» **Exercise brief**
Rewrite the records below, replacing each "collectors" with "collected by" and keeping every other line as it is.

[start Dataset records]

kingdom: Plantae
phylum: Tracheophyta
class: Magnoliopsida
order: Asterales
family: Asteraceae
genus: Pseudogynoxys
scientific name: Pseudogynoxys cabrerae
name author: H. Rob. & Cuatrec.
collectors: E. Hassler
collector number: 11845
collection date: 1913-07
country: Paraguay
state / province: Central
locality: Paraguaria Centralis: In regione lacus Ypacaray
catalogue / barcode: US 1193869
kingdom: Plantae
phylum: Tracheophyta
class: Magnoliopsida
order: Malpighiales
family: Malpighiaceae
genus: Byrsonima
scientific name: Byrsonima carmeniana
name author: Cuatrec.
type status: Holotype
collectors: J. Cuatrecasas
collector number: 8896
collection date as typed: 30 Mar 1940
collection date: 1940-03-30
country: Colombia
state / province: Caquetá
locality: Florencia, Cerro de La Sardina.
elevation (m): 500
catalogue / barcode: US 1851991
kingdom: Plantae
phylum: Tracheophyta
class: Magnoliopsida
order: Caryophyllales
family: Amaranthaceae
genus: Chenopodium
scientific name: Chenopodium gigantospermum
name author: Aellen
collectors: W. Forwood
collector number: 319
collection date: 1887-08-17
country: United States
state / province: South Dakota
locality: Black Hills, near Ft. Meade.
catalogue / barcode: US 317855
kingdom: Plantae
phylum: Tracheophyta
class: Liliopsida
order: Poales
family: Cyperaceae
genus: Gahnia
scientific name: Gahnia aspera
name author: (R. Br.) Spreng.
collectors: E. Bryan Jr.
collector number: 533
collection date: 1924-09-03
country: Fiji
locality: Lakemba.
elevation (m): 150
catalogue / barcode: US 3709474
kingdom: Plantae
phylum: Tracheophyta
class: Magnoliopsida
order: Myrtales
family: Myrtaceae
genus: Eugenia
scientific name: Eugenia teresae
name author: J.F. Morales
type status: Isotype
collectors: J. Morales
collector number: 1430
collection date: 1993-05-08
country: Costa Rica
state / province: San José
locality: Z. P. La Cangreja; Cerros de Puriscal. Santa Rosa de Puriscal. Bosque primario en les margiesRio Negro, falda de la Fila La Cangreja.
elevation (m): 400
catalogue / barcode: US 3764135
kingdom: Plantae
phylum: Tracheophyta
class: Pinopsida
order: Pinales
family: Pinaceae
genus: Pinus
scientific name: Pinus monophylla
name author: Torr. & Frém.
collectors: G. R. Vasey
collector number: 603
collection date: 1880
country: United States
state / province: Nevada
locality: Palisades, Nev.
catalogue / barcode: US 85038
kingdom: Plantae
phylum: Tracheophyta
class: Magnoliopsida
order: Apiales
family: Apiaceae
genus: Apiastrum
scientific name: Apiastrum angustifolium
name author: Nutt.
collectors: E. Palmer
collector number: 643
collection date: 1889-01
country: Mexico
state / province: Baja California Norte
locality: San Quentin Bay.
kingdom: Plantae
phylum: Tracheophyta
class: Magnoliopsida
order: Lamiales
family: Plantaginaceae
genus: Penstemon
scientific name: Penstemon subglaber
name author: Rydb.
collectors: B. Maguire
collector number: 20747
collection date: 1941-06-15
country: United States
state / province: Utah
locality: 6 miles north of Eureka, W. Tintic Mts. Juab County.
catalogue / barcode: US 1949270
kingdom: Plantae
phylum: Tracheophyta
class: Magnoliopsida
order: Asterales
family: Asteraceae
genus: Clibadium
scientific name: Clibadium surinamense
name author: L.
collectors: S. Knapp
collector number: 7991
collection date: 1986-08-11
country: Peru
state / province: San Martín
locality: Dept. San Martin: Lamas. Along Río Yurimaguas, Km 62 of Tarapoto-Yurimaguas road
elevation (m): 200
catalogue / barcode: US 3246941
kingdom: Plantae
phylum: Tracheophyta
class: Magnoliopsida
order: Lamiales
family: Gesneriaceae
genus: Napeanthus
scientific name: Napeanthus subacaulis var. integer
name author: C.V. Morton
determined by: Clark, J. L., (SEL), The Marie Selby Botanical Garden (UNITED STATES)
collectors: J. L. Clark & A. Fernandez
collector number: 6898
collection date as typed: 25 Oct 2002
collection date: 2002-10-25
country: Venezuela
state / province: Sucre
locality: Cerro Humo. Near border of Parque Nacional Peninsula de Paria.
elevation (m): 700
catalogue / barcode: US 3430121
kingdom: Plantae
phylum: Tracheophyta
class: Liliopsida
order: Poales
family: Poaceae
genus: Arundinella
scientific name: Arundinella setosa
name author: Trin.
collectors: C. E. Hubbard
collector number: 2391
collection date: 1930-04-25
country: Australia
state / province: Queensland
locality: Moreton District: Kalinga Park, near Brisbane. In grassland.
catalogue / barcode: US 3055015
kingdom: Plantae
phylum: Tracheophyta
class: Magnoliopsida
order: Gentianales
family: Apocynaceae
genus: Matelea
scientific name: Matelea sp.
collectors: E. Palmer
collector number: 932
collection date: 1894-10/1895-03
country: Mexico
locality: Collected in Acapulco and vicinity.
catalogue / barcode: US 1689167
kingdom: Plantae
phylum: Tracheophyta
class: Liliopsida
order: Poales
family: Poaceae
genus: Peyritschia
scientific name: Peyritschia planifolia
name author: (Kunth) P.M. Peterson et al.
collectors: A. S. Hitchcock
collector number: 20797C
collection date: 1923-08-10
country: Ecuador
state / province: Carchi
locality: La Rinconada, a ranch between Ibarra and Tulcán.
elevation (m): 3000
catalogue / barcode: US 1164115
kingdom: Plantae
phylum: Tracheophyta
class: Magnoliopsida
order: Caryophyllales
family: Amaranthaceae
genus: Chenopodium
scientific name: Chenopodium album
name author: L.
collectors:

[end Dataset records]

» **Solution to this exercise**
kingdom: Plantae
phylum: Tracheophyta
class: Magnoliopsida
order: Asterales
family: Asteraceae
genus: Pseudogynoxys
scientific name: Pseudogynoxys cabrerae
name author: H. Rob. & Cuatrec.
collected by: E. Hassler
collector number: 11845
collection date: 1913-07
country: Paraguay
state / province: Central
locality: Paraguaria Centralis: In regione lacus Ypacaray
catalogue / barcode: US 1193869
kingdom: Plantae
phylum: Tracheophyta
class: Magnoliopsida
order: Malpighiales
family: Malpighiaceae
genus: Byrsonima
scientific name: Byrsonima carmeniana
name author: Cuatrec.
type status: Holotype
collected by: J. Cuatrecasas
collector number: 8896
collection date as typed: 30 Mar 1940
collection date: 1940-03-30
country: Colombia
state / province: Caquetá
locality: Florencia, Cerro de La Sardina.
elevation (m): 500
catalogue / barcode: US 1851991
kingdom: Plantae
phylum: Tracheophyta
class: Magnoliopsida
order: Caryophyllales
family: Amaranthaceae
genus: Chenopodium
scientific name: Chenopodium gigantospermum
name author: Aellen
collected by: W. Forwood
collector number: 319
collection date: 1887-08-17
country: United States
state / province: South Dakota
locality: Black Hills, near Ft. Meade.
catalogue / barcode: US 317855
kingdom: Plantae
phylum: Tracheophyta
class: Liliopsida
order: Poales
family: Cyperaceae
genus: Gahnia
scientific name: Gahnia aspera
name author: (R. Br.) Spreng.
collected by: E. Bryan Jr.
collector number: 533
collection date: 1924-09-03
country: Fiji
locality: Lakemba.
elevation (m): 150
catalogue / barcode: US 3709474
kingdom: Plantae
phylum: Tracheophyta
class: Magnoliopsida
order: Myrtales
family: Myrtaceae
genus: Eugenia
scientific name: Eugenia teresae
name author: J.F. Morales
type status: Isotype
collected by: J. Morales
collector number: 1430
collection date: 1993-05-08
country: Costa Rica
state / province: San José
locality: Z. P. La Cangreja; Cerros de Puriscal. Santa Rosa de Puriscal. Bosque primario en les margiesRio Negro, falda de la Fila La Cangreja.
elevation (m): 400
catalogue / barcode: US 3764135
kingdom: Plantae
phylum: Tracheophyta
class: Pinopsida
order: Pinales
family: Pinaceae
genus: Pinus
scientific name: Pinus monophylla
name author: Torr. & Frém.
collected by: G. R. Vasey
collector number: 603
collection date: 1880
country: United States
state / province: Nevada
locality: Palisades, Nev.
catalogue / barcode: US 85038
kingdom: Plantae
phylum: Tracheophyta
class: Magnoliopsida
order: Apiales
family: Apiaceae
genus: Apiastrum
scientific name: Apiastrum angustifolium
name author: Nutt.
collected by: E. Palmer
collector number: 643
collection date: 1889-01
country: Mexico
state / province: Baja California Norte
locality: San Quentin Bay.
kingdom: Plantae
phylum: Tracheophyta
class: Magnoliopsida
order: Lamiales
family: Plantaginaceae
genus: Penstemon
scientific name: Penstemon subglaber
name author: Rydb.
collected by: B. Maguire
collector number: 20747
collection date: 1941-06-15
country: United States
state / province: Utah
locality: 6 miles north of Eureka, W. Tintic Mts. Juab County.
catalogue / barcode: US 1949270
kingdom: Plantae
phylum: Tracheophyta
class: Magnoliopsida
order: Asterales
family: Asteraceae
genus: Clibadium
scientific name: Clibadium surinamense
name author: L.
collected by: S. Knapp
collector number: 7991
collection date: 1986-08-11
country: Peru
state / province: San Martín
locality: Dept. San Martin: Lamas. Along Río Yurimaguas, Km 62 of Tarapoto-Yurimaguas road
elevation (m): 200
catalogue / barcode: US 3246941
kingdom: Plantae
phylum: Tracheophyta
class: Magnoliopsida
order: Lamiales
family: Gesneriaceae
genus: Napeanthus
scientific name: Napeanthus subacaulis var. integer
name author: C.V. Morton
determined by: Clark, J. L., (SEL), The Marie Selby Botanical Garden (UNITED STATES)
collected by: J. L. Clark & A. Fernandez
collector number: 6898
collection date as typed: 25 Oct 2002
collection date: 2002-10-25
country: Venezuela
state / province: Sucre
locality: Cerro Humo. Near border of Parque Nacional Peninsula de Paria.
elevation (m): 700
catalogue / barcode: US 3430121
kingdom: Plantae
phylum: Tracheophyta
class: Liliopsida
order: Poales
family: Poaceae
genus: Arundinella
scientific name: Arundinella setosa
name author: Trin.
collected by: C. E. Hubbard
collector number: 2391
collection date: 1930-04-25
country: Australia
state / province: Queensland
locality: Moreton District: Kalinga Park, near Brisbane. In grassland.
catalogue / barcode: US 3055015
kingdom: Plantae
phylum: Tracheophyta
class: Magnoliopsida
order: Gentianales
family: Apocynaceae
genus: Matelea
scientific name: Matelea sp.
collected by: E. Palmer
collector number: 932
collection date: 1894-10/1895-03
country: Mexico
locality: Collected in Acapulco and vicinity.
catalogue / barcode: US 1689167
kingdom: Plantae
phylum: Tracheophyta
class: Liliopsida
order: Poales
family: Poaceae
genus: Peyritschia
scientific name: Peyritschia planifolia
name author: (Kunth) P.M. Peterson et al.
collected by: A. S. Hitchcock
collector number: 20797C
collection date: 1923-08-10
country: Ecuador
state / province: Carchi
locality: La Rinconada, a ranch between Ibarra and Tulcán.
elevation (m): 3000
catalogue / barcode: US 1164115
kingdom: Plantae
phylum: Tracheophyta
class: Magnoliopsida
order: Caryophyllales
family: Amaranthaceae
genus: Chenopodium
scientific name: Chenopodium album
name author: L.
collected by:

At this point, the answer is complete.